Where a line of the records contains the word "sudo", show that line.

(Source texts of formatted documents)
—————
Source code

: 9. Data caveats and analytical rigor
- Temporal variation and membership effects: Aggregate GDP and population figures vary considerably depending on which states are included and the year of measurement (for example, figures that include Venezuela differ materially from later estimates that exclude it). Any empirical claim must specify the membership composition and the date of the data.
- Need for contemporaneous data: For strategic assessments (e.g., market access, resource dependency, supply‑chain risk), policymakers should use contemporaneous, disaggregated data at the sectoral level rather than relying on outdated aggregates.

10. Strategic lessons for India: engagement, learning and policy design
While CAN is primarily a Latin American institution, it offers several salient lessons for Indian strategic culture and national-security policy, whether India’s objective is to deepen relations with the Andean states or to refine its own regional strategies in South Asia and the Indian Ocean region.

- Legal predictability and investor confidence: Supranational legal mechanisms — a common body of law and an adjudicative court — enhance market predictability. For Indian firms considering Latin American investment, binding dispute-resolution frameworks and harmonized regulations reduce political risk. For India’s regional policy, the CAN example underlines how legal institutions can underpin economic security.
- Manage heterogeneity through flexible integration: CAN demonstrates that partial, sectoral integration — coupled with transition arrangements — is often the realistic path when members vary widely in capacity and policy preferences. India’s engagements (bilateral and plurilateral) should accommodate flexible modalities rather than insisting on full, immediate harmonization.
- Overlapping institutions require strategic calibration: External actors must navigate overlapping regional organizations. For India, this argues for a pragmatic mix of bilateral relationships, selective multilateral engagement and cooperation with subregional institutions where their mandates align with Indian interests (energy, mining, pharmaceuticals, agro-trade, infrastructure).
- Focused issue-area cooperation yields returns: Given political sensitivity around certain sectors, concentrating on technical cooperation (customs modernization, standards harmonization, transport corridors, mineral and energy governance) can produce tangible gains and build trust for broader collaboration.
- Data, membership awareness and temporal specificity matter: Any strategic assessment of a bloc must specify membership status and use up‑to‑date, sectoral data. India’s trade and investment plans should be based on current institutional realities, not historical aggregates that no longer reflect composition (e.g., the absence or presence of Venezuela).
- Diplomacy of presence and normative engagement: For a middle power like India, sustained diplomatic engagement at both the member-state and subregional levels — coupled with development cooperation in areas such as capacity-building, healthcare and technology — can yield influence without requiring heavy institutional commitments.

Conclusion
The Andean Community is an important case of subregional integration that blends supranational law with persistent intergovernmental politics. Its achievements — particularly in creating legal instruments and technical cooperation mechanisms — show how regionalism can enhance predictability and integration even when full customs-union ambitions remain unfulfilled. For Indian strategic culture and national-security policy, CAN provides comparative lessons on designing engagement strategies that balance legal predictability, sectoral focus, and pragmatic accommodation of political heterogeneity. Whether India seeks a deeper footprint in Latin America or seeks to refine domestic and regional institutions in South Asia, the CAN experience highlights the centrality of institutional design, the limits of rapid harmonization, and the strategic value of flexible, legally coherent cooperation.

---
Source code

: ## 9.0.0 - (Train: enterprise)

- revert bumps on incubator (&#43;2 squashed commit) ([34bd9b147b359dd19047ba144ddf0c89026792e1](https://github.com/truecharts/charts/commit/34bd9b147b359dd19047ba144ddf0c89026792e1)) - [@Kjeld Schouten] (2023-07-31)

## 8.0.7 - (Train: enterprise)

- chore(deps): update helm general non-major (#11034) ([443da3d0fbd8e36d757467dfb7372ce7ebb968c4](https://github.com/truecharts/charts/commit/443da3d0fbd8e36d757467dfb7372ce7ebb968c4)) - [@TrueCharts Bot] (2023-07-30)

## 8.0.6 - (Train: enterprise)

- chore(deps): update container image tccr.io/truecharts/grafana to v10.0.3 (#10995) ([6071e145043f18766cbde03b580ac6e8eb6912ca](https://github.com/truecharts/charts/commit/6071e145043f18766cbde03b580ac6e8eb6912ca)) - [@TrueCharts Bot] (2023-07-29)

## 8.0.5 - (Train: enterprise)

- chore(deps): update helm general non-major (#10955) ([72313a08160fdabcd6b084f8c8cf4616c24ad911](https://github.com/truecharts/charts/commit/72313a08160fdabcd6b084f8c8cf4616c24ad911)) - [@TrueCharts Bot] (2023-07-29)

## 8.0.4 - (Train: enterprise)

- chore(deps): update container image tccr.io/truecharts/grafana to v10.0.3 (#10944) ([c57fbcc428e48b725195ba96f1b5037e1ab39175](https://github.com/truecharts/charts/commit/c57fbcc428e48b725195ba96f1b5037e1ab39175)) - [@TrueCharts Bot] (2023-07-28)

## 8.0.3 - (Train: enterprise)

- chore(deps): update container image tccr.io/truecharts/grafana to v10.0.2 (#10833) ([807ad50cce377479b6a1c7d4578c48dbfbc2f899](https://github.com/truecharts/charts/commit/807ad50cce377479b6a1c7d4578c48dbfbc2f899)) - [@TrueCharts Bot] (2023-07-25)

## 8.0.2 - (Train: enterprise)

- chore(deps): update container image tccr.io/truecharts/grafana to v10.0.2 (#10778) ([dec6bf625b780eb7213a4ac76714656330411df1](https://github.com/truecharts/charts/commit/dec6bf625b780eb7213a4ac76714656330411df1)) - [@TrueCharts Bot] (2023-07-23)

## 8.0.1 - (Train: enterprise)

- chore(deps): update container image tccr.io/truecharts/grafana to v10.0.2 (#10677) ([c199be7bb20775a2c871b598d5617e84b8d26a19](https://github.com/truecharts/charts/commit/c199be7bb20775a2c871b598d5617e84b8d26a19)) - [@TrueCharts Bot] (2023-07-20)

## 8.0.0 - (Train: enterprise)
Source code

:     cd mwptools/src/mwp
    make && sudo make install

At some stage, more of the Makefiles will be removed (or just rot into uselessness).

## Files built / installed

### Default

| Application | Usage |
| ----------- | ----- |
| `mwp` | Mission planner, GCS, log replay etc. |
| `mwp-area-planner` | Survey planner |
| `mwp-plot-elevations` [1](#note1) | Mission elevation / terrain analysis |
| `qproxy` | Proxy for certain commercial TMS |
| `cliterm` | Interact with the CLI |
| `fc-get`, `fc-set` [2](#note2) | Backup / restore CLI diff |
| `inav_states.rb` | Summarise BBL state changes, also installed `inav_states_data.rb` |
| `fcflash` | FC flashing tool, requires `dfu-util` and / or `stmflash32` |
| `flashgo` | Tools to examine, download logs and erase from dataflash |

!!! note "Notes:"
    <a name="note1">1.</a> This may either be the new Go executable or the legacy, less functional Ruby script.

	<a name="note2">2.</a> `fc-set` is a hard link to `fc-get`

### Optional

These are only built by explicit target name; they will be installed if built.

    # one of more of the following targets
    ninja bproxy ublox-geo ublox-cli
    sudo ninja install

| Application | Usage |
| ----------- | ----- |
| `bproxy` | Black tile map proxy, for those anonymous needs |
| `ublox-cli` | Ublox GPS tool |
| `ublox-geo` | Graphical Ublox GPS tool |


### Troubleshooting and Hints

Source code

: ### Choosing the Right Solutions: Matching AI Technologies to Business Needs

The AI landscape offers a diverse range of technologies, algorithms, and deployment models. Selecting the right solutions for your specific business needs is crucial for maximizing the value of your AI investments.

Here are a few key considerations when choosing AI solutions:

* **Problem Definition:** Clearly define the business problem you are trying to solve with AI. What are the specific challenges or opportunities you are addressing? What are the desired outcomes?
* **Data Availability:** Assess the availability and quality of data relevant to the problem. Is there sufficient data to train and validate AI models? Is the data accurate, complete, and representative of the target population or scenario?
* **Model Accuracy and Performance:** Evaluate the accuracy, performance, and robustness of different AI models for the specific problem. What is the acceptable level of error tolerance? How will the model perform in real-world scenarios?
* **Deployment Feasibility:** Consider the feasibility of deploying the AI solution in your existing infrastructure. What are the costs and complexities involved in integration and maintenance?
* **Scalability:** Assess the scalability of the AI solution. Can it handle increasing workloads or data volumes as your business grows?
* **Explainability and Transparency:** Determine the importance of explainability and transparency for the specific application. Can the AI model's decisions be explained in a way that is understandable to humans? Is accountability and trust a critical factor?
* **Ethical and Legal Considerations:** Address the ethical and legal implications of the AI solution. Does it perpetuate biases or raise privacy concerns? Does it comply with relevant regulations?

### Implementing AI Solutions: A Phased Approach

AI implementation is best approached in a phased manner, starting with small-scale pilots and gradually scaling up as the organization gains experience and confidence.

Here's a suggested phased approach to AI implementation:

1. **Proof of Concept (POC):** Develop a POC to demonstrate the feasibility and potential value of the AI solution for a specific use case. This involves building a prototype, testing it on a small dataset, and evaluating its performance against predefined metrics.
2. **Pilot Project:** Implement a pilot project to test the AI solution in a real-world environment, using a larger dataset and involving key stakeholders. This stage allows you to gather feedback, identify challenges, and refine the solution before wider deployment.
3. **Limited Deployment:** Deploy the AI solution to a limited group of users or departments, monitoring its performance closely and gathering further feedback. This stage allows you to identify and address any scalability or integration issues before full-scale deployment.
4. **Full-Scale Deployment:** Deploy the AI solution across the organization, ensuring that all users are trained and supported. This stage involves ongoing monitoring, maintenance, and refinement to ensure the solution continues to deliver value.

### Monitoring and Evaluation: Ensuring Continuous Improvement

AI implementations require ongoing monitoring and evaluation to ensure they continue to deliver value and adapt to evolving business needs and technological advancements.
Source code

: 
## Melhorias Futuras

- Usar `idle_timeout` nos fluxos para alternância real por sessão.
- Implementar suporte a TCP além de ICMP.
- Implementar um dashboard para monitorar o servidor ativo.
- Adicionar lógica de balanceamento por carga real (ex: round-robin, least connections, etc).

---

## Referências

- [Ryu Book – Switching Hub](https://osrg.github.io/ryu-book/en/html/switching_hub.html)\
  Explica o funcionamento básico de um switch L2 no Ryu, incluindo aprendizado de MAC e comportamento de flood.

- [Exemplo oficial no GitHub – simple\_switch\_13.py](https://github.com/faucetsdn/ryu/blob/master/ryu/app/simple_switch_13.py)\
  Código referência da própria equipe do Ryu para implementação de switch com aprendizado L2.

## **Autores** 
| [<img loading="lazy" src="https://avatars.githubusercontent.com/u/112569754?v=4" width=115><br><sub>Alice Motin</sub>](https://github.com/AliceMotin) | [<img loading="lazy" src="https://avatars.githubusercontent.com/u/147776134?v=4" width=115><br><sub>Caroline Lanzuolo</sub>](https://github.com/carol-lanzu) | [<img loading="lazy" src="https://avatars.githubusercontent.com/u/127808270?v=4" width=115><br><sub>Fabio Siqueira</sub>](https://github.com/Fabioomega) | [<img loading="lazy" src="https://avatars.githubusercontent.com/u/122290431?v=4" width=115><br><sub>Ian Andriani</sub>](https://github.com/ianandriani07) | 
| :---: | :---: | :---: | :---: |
—————
◆ **Output of the task**:
    make && sudo make install
    sudo ninja install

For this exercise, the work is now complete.